Mild zaps to the brain can boost a pain-relieving placebo effect

Targeted noninvasive brain stimulation could improve pain treatment

illustration of a brain with parts stimulated highlighted in red and yellow

The placebo effect activates certain parts of the brain (red in this illustration). By stimulating one of those regions with electric current, scientists showed they can manipulate the placebo effect.

Mikkel Juul Jensen/Bonnier Publications/Science Source

Placebos can make us feel better. Mild electric zaps to the brain can make that effect even stronger, scientists report online May 3 in Proceedings of the National Academy of Sciences. The finding raises the possibility of enhancing the power of expectations to improve treatments. 

This is the first study to boost placebo and blunt pain-inducing nocebo effects by altering brain activity, says Jian Kong, a pain researcher at Massachusetts General Hospital in Charlestown.

The placebo effect arises when someone feels better after taking an inactive substance, like a sugar pill, because they expect the substance to help. The nocebo effect is the placebo’s evil twin: A person feels worse after taking an inactive substance that they expect to have unpleasant effects.

To play with people’s expectations, Kong’s team primed 81 participants for painful heat. The heat was delivered by a thermal stimulator to the forearm while participants lay in a functional MRI scanner. Each person received three creams, each to a different spot on their arms. One cream, participants were told, was a numbing lidocaine cream, one was a regular cream and one was a pain-increasing capsaicin cream.
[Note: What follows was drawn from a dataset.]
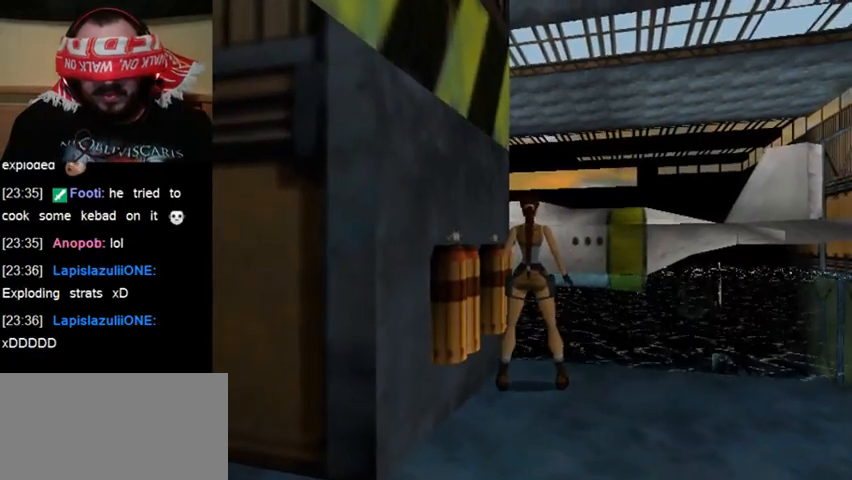
{"keys": ["up", "walk"], "events": [[100, "up", "down"], [267, "up", "up"], [467, "up", "down"]]}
But in fact, all the creams were the same inert lotion, dyed different colors.

Participants reported lower pain intensity from the heat on the “lidocaine” patch of skin, an expected placebo effect. People also reported higher pain intensity on the “capsaicin” skin, an expected nocebo effect.

Before testing the placebo and nocebo effects, researchers had delivered electric currents to some participants’ brains with a method called transcranial direct current stimulation, or tDCS. During these tDCS sessions, two electrodes attached to the scalp delivered weak electric current to the brain to change the behavior of brain cells. 

Some participants received tDCS targeted at a brain area thought to be important in placebo and nocebo effects, the right dorsolateral prefrontal cortex. Researchers used two types of current: positive anodal tDCS, which typically makes nerve cells more likely to fire off signals, and negative cathodal tDCS, which usually makes cells quieter.

Compared with people who didn’t receive tDCS, people who received cathodal tDCS reported stronger placebo effects when heat was applied to the skin with “lidocaine” cream. For people who received anodal tDCS, the stimulation dampened the nocebo effect of the “capsaicin” cream. 

Brain stimulation affected neural pathways that were already thought to be involved in the placebo and nocebo effects. Cathodal tDCS, for instance, boosted connections between the targeted brain area with a nearby area involved in emotion and cognition.  This strengthened pattern correlated with participants reporting a stronger placebo effect, Kong and his colleagues found.

“This is a very elegant study and I’m very excited and enthusiastic about it,” says Luana Colloca, a neuroscientist at the University of Maryland Baltimore. Colloca, who wasn’t involved in the study, sees the potential to help chronic pain patients by ramping up the placebo effect (SN: 9/13/18). “We’re not there yet,” she cautions. “We need to see if these same results can be replicated in patients with chronic pain.” 

Kong agrees. His study was small, and people experience pain and placebos differently. “But I have to say, this is also encouraging,” he says.